Eat your art out
Linda Holmes, writing for NPR, reports on a study done by the NEA which found that lower attendance to high cultural activities was related to a diminishing number of “omnivores”—people who are "are involved in both 'highbrow' and middle- or lowbrow activities." Holmes argues that this is part of a larger tendency of isolation between people who have different cultural interests and affiliations:
...it's not that interest in arts or creativity is declining; it's that there's a wedge between people who enjoy different kinds of culture, and that once again, we are connecting social status and cultural tastes in a way that's bad for the kind of experimentation that makes people omnivores in the first place.
The remedy Holmes offers is an emphasis on what’s “fun” in art, and what’s “interesting” in culture.

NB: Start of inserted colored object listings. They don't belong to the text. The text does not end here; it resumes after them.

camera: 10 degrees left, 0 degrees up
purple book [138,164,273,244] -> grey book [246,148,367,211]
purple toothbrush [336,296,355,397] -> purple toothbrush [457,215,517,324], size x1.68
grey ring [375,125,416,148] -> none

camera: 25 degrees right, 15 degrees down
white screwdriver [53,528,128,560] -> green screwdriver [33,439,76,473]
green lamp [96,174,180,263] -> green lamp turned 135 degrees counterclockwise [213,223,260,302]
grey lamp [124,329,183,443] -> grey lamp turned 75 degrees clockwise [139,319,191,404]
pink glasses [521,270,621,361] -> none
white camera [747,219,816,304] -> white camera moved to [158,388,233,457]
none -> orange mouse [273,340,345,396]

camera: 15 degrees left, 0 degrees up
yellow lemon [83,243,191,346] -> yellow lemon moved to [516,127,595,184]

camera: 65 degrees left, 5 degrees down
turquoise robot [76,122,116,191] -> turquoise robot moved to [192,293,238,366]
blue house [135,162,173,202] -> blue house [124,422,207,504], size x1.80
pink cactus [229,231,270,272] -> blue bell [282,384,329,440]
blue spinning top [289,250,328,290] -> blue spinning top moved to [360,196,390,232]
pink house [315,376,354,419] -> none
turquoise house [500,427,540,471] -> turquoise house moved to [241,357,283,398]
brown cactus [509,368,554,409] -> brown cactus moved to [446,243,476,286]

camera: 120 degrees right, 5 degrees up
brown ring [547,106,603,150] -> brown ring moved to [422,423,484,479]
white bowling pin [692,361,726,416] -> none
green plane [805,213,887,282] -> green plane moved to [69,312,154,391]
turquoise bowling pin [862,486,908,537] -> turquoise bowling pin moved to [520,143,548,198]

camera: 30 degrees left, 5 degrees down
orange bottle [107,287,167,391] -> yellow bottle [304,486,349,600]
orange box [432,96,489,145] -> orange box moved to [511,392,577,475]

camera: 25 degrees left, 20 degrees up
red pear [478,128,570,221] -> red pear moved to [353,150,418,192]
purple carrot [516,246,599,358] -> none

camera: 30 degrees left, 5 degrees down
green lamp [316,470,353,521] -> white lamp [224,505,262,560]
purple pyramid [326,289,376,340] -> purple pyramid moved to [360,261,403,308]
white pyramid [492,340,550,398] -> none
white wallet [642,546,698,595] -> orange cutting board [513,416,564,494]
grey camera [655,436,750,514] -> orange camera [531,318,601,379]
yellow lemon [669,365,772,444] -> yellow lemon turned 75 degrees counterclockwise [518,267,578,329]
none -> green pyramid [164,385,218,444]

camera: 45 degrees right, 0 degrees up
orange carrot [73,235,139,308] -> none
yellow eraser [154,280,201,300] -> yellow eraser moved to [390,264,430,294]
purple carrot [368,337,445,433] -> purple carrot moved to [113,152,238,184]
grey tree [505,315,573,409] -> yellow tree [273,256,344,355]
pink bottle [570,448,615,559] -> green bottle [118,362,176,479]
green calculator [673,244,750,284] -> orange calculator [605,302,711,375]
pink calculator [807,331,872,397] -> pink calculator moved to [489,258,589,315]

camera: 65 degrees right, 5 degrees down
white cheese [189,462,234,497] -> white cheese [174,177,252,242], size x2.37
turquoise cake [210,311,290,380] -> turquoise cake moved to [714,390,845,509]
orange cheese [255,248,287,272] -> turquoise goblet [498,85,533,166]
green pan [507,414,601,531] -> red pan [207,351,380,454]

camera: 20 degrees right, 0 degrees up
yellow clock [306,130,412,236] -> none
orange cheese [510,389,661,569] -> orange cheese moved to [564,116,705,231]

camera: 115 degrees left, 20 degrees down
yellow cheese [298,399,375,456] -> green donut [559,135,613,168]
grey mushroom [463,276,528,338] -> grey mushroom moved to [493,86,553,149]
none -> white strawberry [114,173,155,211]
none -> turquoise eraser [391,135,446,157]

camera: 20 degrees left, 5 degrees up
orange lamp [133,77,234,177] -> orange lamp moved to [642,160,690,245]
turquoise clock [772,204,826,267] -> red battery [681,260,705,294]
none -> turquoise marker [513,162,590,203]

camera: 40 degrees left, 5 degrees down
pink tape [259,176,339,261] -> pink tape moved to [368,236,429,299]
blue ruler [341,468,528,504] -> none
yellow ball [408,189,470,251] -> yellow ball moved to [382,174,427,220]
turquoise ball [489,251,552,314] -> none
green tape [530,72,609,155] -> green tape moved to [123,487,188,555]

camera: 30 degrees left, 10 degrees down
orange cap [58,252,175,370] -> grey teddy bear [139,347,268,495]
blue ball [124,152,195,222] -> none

To ally fun and art, she says, is to build a bridge not just between cultural artifacts, but between people:
Omnivores thrive in an environment in which, if you are defined by your cultural interests, you at least don't have to be defined by any one cultural interest. Tolerating the ideas that classical music can be viscerally stirring and that Survivor can be sociologically interesting allows much better balance — which benefits everyone — than an escalating and unnatural war between fun and art. Fun and art are natural allies (despite often appearing separately), and forcing them to do battle just divides us into tinier and tinier camps, where we can only talk to people who like precisely the same kinds of culture that we do. That benefits absolutely nobody — not artists, not audiences, and not the quality of discourse.